Highlighting this again for the Covid panickers and anti-vaxxers.

This and other evidence is why I am no longer worried about Covid in the least.

Closing Out

Progressives Must Reckon With the School-Closing Catastrophe.

BELIEVE SCIENCE!!!!!!!!!!!!!!!!!!!!1111111

While the Spanish flu was especially deadly for children, COVID-19 is just the opposite. By the tail end of spring 2020, it was becoming reasonably clear both that remote education was failing badly and that schools could be reopened safely.

What happened next was truly disturbing: The left by and large rejected this evidence. Progressives were instead carried along by two predominant impulses. One was a zero-COVID policy that refused to weigh the trade-off of any measure that could even plausibly claim to suppress the pandemic. The other was deference to teachers unions, who were organizing to keep schools closed. Those strands combined into a refusal to acknowledge the scale or importance of losing in-person learning with a moralistic insistence that anybody who disagreed was callous about death or motivated by greed.

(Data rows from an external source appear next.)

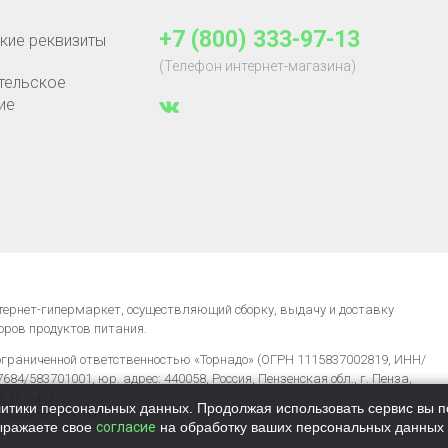
+7 (800) 333-97-13
кие реквизиты
(Телефон интернет-магазина)
тельское
ие
нтернет-гипермаркет, осуществляющий сборку, выдачу и доставку
оров продуктов питания.
ограниченной ответственностью «Торнадо» (ОГРН 1115837002819, ИНН/
84/583701001, юр. адрес: 440058, Россия, Пензенская обл., г. Пенза,
д.1Г, оф.17)
итики персональных данных. Продолжая использовать сервис вы п
фона +78003339713
ыражаете свое
согласие
на обработку ваших персональных данных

This, more than anything, is going to be responsible for losing elections for the Dems in 2022 and 2024. Millions of (mostly) women are going to vote for whoever vows to keep schools open and vote against those who kept them shuttered. Or they will just not vote at all. And they’d not be wrong to do that.

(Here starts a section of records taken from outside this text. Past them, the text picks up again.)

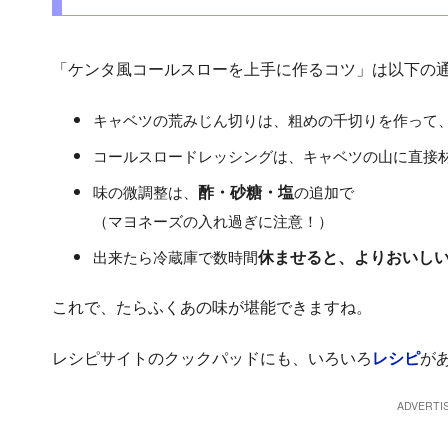
「ケンタ風コールスローを上手に作るコツ」は以下の
キャベツの荒みじん切りは、粗めの千切りを作って
コールスロードレッシングは、キャベツの山に直接材
味の微調整は、
酢・砂糖・塩
の追加で
（マヨネーズの入れ過ぎに注意！）
出来たら冷蔵庫で数時間
休ませると、よりおいし
これで、たらふくあの味が堪能できますね。
レシピサイトのクックパッドにも、いろいろ
レシピ
が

What an own goal and a preventable tragedy. Zero Covid was plain fucking stupid and the moralizing over it was even worse.

Too Much Pan

Going to have stop reading Ian Welsh, I guess. He’s gone full Covid panicker, believing you can get reinfected with Covid 900 times and that it inevitably causes Long Covid, etc. None of this based on any evidence, of course. And in this new mythology the vaccines also are useless (increasingly the position of the loonier bits of the left). But who needs evidence when you can scare people?

I’m about as worried about Omicron as I am about the common cold, and that ain’t very damn much. If it weren’t clogging hospitals up due to the unvaxxed I wouldn’t give a crap about it at all.

Time to move on.

Impossible Realities

This is true. In many areas, I’ve seen so many Americans comment on undertakings that other countries do as a matter of course — and that we ourselves have done in the past — and declare it “impossible.” They do not mean “impossible” in the purely political sense, either. It’s more that they cannot imagine a large project can be done at all, by anyone. It’s as if they are incapable of engaging with reality at all, and appear to not really believe that other places exist.

I’m having trouble conveying what I mean here. I’m referring not to just the physical fact of achieving some large project, or the political machinations necessary to put it into place, nor even the financial arrangements required. The dysfunction is something larger, far more deeply sociocultural than these relatively-superficial concerns. It’s what I call in my lighter moments “wallowing in loserdom,” though surely there must be a better word or phrase to capture it. Perhaps “anticipatory defeatism?”

This defeatism can be seen in many places in the American psyche, such as the Fat Acceptance movement’s conviction that it’s impossible to weigh less than a small car, and that attempting to do anything else is utterly futile. It’s present everywhere, in other words. I don’t know how to combat it because a large majority of people do in fact truly and completely believe that projects undertaken routinely elsewhere are impossible in a way that’s deeper than the physical or financial aspects of them.